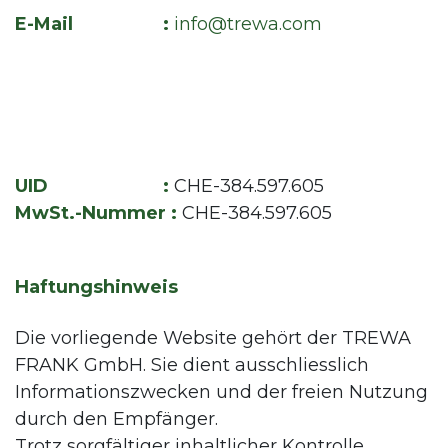
E-Mail :
info@trewa.com
UID :
CHE-384.597.605
MwSt.-Nummer :
CHE-384.597.605
Haftungshinweis
Die vorliegende Website gehört der TREWA
FRANK GmbH. Sie dient ausschliesslich
Informationszwecken und der freien Nutzung
durch den Empfänger.
Trotz sorgfältiger inhaltlicher Kontrolle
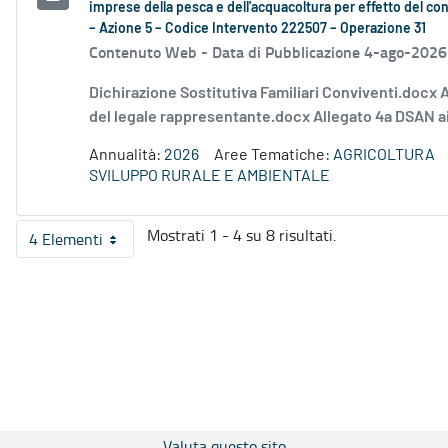
imprese della pesca e dell'acquacoltura per effetto del conf
– Azione 5 – Codice Intervento 222507 – Operazione 31
Contenuto Web -
Data di Pubblicazione 4-ago-2026
Dichirazione Sostitutiva Familiari Conviventi.docx 
del legale rappresentante.docx Allegato 4a DSAN ai
Annualità:
2026
Aree Tematiche:
AGRICOLTURA
SVILUPPO RURALE E AMBIENTALE
Mostrati 1 - 4 su 8 risultati.
4 Elementi
Per pagina
Valuta questo sito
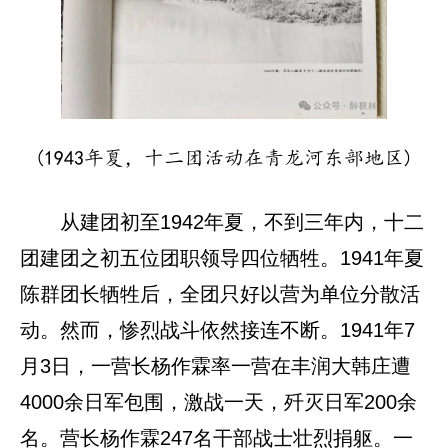
(1943年夏，十二团活动在青龙河东部地区)
从建团初至1942年夏，不到三年内，十二
团建团之初五位团职领导四位牺牲。1941年夏
陈群团长牺牲后，全团只好以营为单位分散活
动。然而，惨烈战斗依然接连不断。1941年7
月3日，一营长杨作霖率一营在丰润大韩庄遭
4000余日军包围，激战一天，歼灭日军200余
名。营长杨作霖247名干部战士壮烈捐躯。一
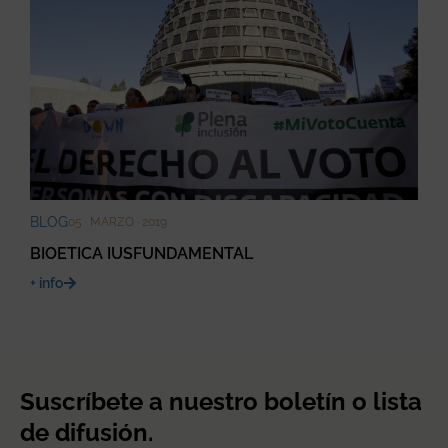
BLOG
05 · MARZO · 2019
BIOETICA IUSFUNDAMENTAL
+ info
Suscríbete a nuestro boletín o lista
de difusión.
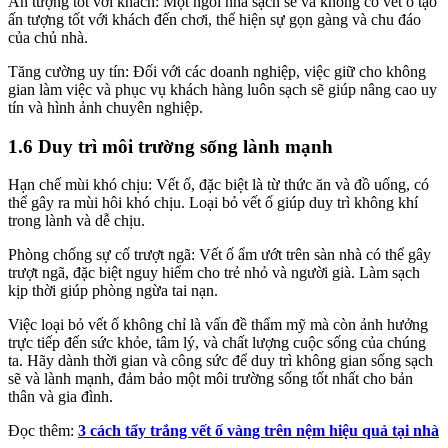
Ấn tượng tốt với khách: Một ngôi nhà sạch sẽ và không có vết ố tạo
ấn tượng tốt với khách đến chơi, thể hiện sự gọn gàng và chu đáo
của chủ nhà.
Tăng cường uy tín: Đối với các doanh nghiệp, việc giữ cho không
gian làm việc và phục vụ khách hàng luôn sạch sẽ giúp nâng cao uy
tín và hình ảnh chuyên nghiệp.
1.6 Duy trì môi trường sống lành mạnh
Hạn chế mùi khó chịu: Vết ố, đặc biệt là từ thức ăn và đồ uống, có
thể gây ra mùi hôi khó chịu. Loại bỏ vết ố giúp duy trì không khí
trong lành và dễ chịu.
Phòng chống sự cố trượt ngã: Vết ố ẩm ướt trên sàn nhà có thể gây
trượt ngã, đặc biệt nguy hiểm cho trẻ nhỏ và người già. Làm sạch
kịp thời giúp phòng ngừa tai nạn.
Việc loại bỏ vết ố không chỉ là vấn đề thẩm mỹ mà còn ảnh hưởng
trực tiếp đến sức khỏe, tâm lý, và chất lượng cuộc sống của chúng
ta. Hãy dành thời gian và công sức để duy trì không gian sống sạch
sẽ và lành mạnh, đảm bảo một môi trường sống tốt nhất cho bản
thân và gia đình.
Đọc thêm:
3 cách tẩy trắng vết ố vàng trên nệm hiệu quả tại nhà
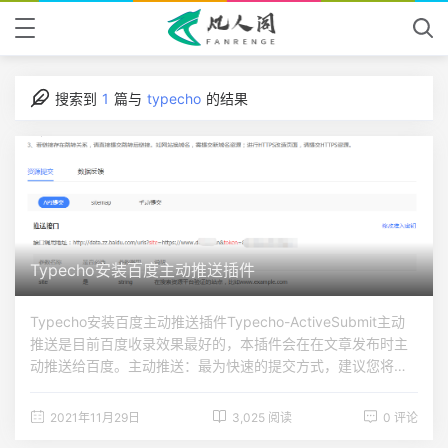
搜索到
1
篇与
typecho
的结果
Typecho安装百度主动推送插件
Typecho安装百度主动推送插件Typecho-ActiveSubmit主动
推送是目前百度收录效果最好的，本插件会在在文章发布时主
动推送给百度。主动推送：最为快速的提交方式，建议您将站
点当天新产出链接立即通过此方式推送给百度，以保证新链接
可以及时被百度收录。(特别适合时效性文章)使用说明上传文件
2021年11月29日
3,025 阅读
0 评论
后解压并重命名为ActiveSubmit激活后在后台配置你的百度推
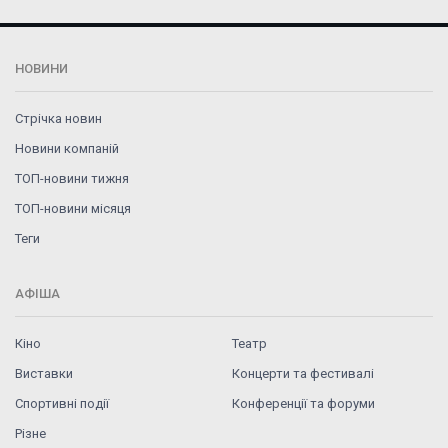
НОВИНИ
Стрічка новин
Новини компаній
ТОП-новини тижня
ТОП-новини місяця
Теги
АФІША
Кіно
Театр
Виставки
Концерти та фестивалі
Спортивні події
Конференції та форуми
Різне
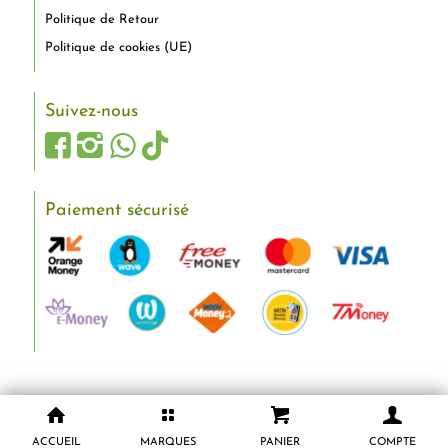
Politique de Retour
Politique de cookies (UE)
Suivez-nous
Paiement sécurisé
ACCUEIL
MARQUES
PANIER
COMPTE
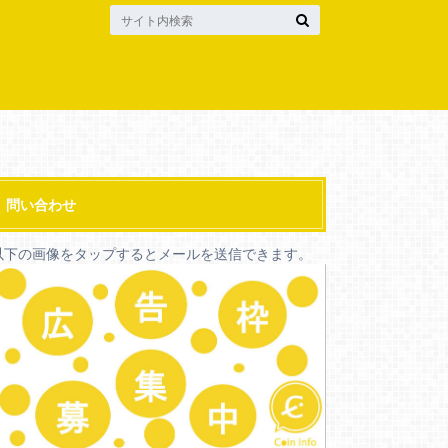
問い合わせ
以下の画像をタップするとメールを送信できます。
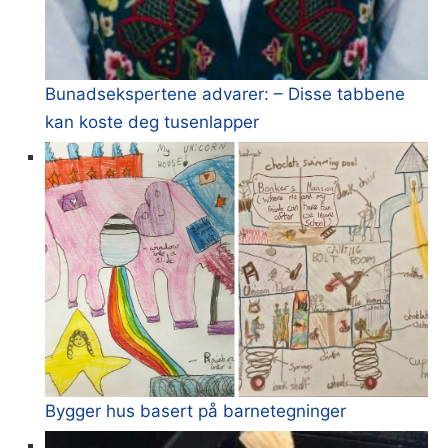
Bunadsekspertene advarer: – Disse tabbene
kan koste deg tusenlapper
Bygger hus basert på barnetegninger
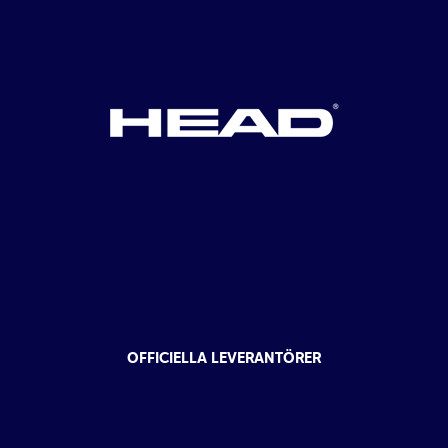
OFFICIELLA LEVERANTÖRER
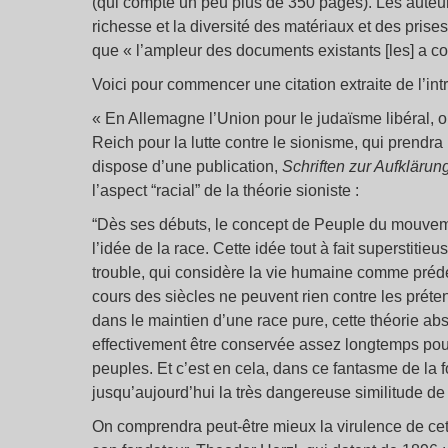
(qui compte un peu plus de 350 pages). Les auteur
richesse et la diversité des matériaux et des prises
que « l’ampleur des documents existants [les] a co
Voici pour commencer une citation extraite de l’int
« En Allemagne l’Union pour le judaïsme libéral, 
Reich pour la lutte contre le sionisme, qui prend
dispose d’une publication,
Schriften zur Aufkläru
l’aspect “racial” de la théorie sioniste :
“Dès ses débuts, le concept de Peuple du mouveme
l’idée de la race. Cette idée tout à fait superstiti
trouble, qui considère la vie humaine comme prédét
cours des siècles ne peuvent rien contre les préten
dans le maintien d’une race pure, cette théorie abs
effectivement être conservée assez longtemps pour
peuples. Et c’est en cela, dans ce fantasme de la 
jusqu’aujourd’hui la très dangereuse similitude de 
On comprendra peut-être mieux la virulence de cet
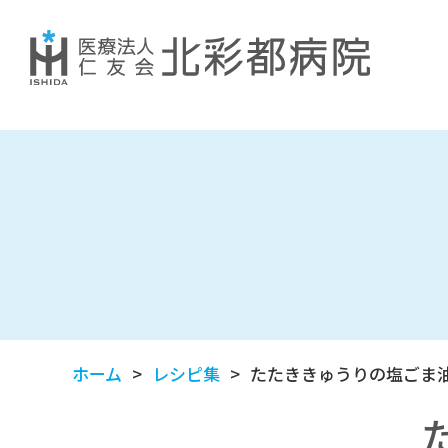
ホーム
レシピ集
たたききゅうりの塩ごま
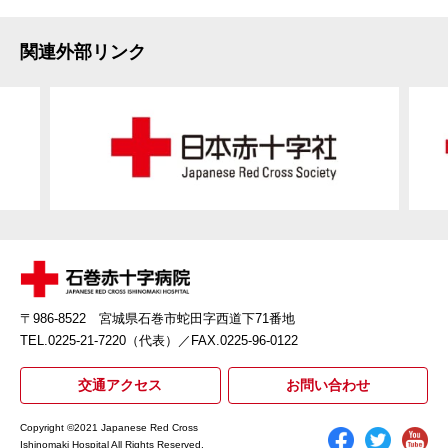
関連外部リンク
〒986-8522 宮城県石巻市蛇田字西道下71番地
TEL.0225-21-7220（代表）
／FAX.0225-96-0122
交通アクセス
お問い合わせ
Copyright ©2021 Japanese Red Cross
Ishinomaki Hospital All Rights Reserved.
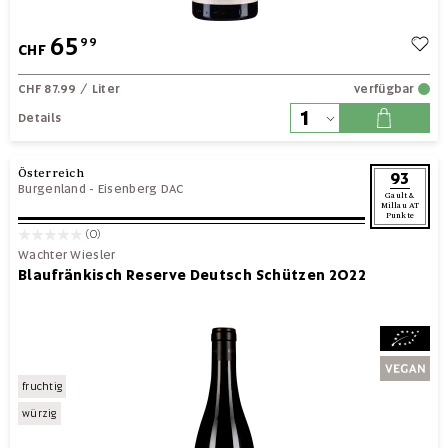
65
99
CHF
CHF 87.99
/ Liter
verfügbar
Details
Österreich
93
Burgenland
-
Eisenberg DAC
Gault &
Millau AT
Punkte
(0)
Wachter Wiesler
Blaufränkisch Reserve Deutsch Schützen 2022
fruchtig
würzig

- [Exercise objective]:
Exact copy, pictures excluded: from the line with "ТОП-новини місяця" up to and including the line with "Schriften zur Aufkläru" in the data above.

- [Result of the task]:
ТОП-новини місяця
Теги
АФІША
Кіно
Театр
Виставки
Концерти та фестивалі
Спортивні події
Конференції та форуми
Різне
Politique de Retour
Politique de cookies (UE)
Suivez-nous
Paiement sécurisé
ACCUEIL
MARQUES
PANIER
COMPTE
問い合わせ
以下の画像をタップするとメールを送信できます。
Bunadsekspertene advarer: – Disse tabbene
kan koste deg tusenlapper
Bygger hus basert på barnetegninger
OFFICIELLA LEVERANTÖRER
(qui compte un peu plus de 350 pages). Les auteur
richesse et la diversité des matériaux et des prises
que « l’ampleur des documents existants [les] a co
Voici pour commencer une citation extraite de l’int
« En Allemagne l’Union pour le judaïsme libéral, 
Reich pour la lutte contre le sionisme, qui prend
dispose d’une publication,
Schriften zur Aufkläru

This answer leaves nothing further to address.